_WHAT IS NEEDED_. Swap "chart" for "graph" everywhere in the entries below and give them back with nothing else altered. Leave out the pictures.

(DATASET CONTENT Opens)

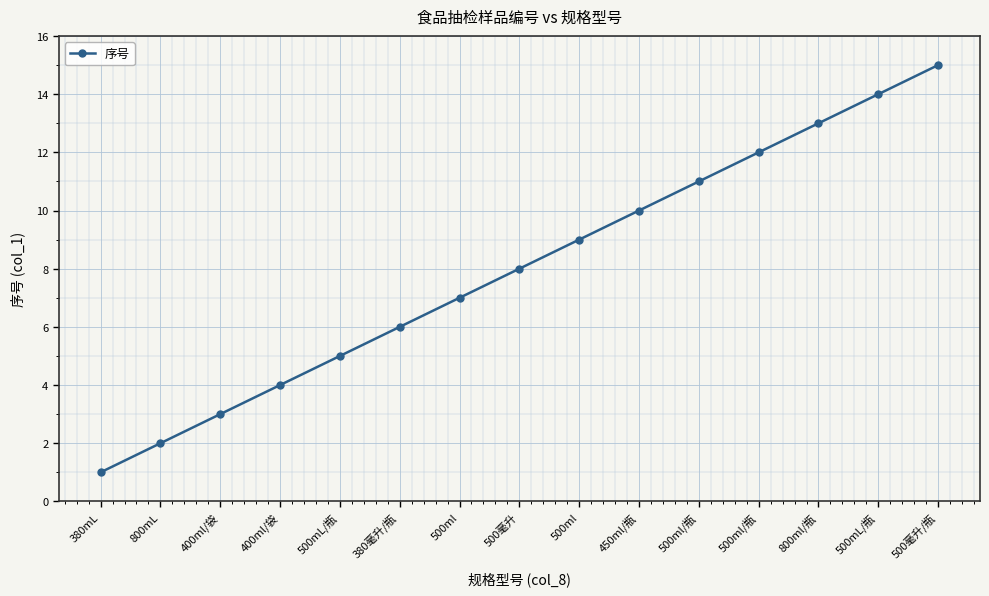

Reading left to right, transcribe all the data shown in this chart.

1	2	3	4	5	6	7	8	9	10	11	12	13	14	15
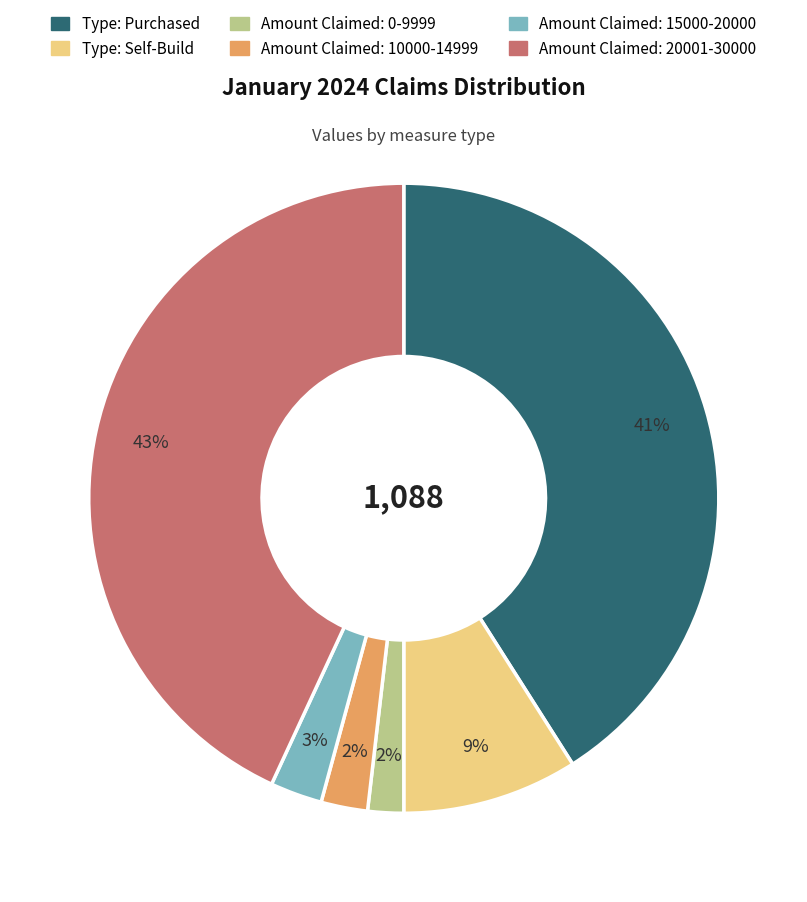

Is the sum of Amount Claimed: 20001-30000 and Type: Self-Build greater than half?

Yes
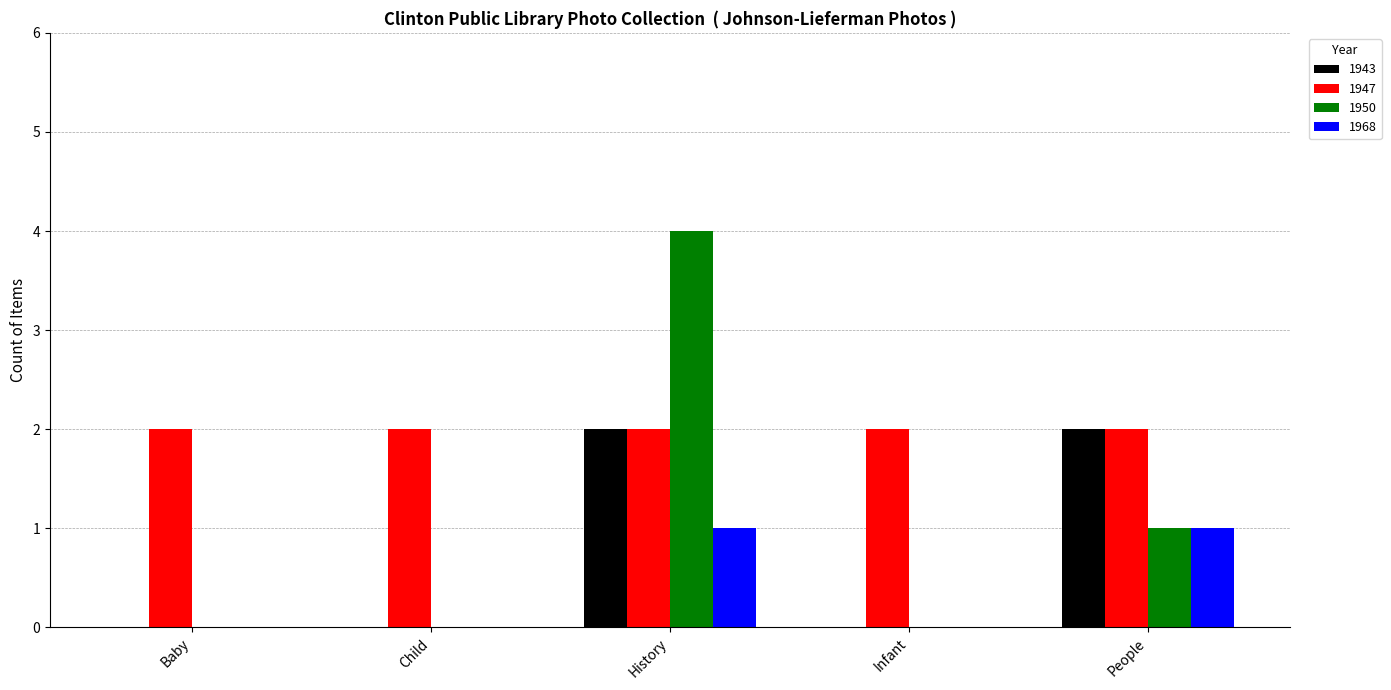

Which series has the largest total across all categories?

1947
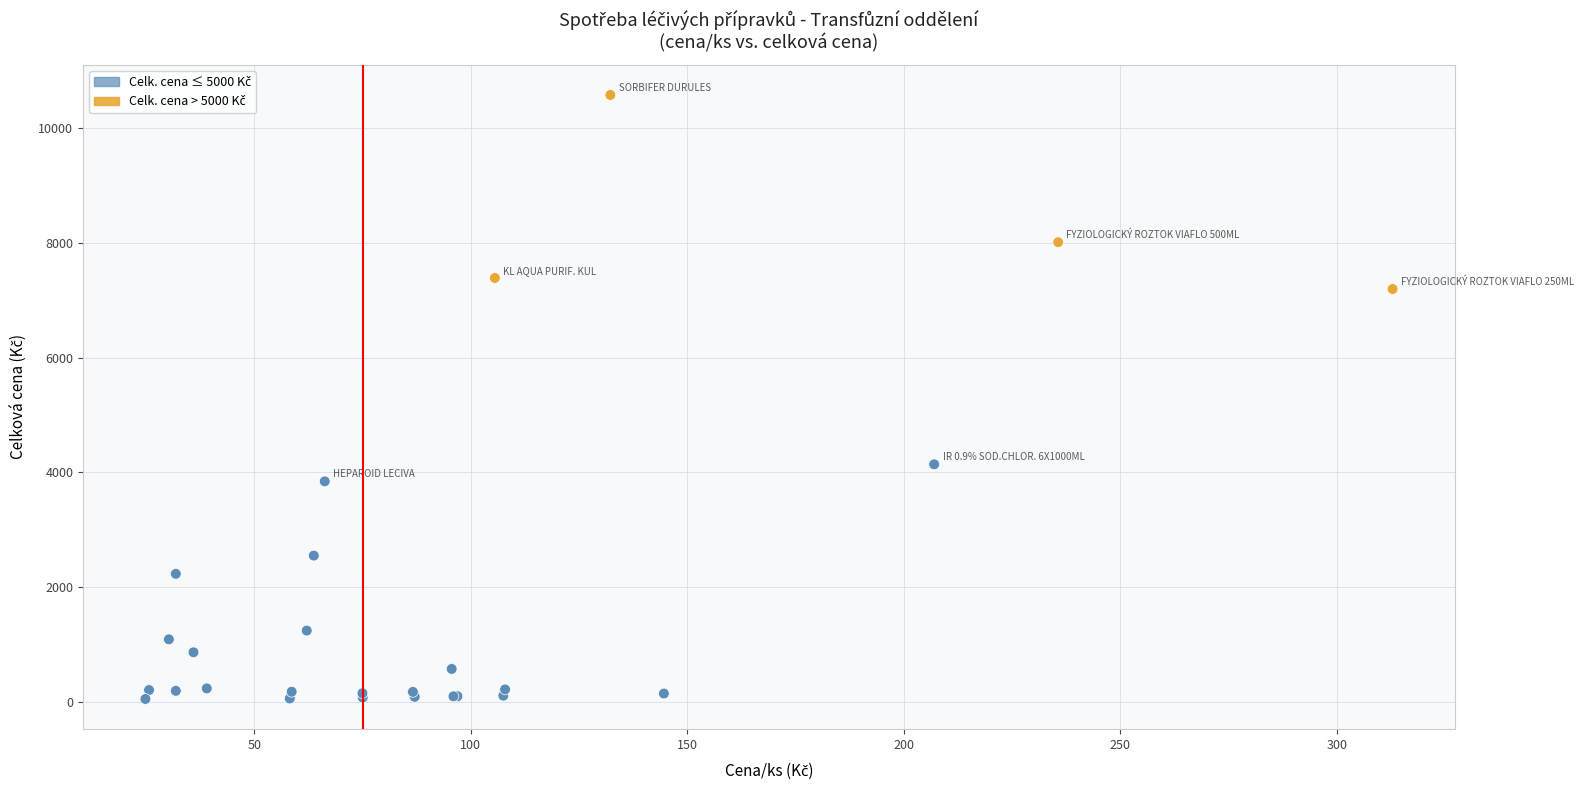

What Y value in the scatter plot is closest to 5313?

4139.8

(DATASET CONTENT Closes)

_SOLVED PROBLEM_.
Reading left to right, transcribe all the data shown in this graph.

1	2	3	4	5	6	7	8	9	10	11	12	13	14	15

Is the sum of Amount Claimed: 20001-30000 and Type: Self-Build greater than half?

Yes

Which series has the largest total across all categories?

1947

What Y value in the scatter plot is closest to 5313?

4139.8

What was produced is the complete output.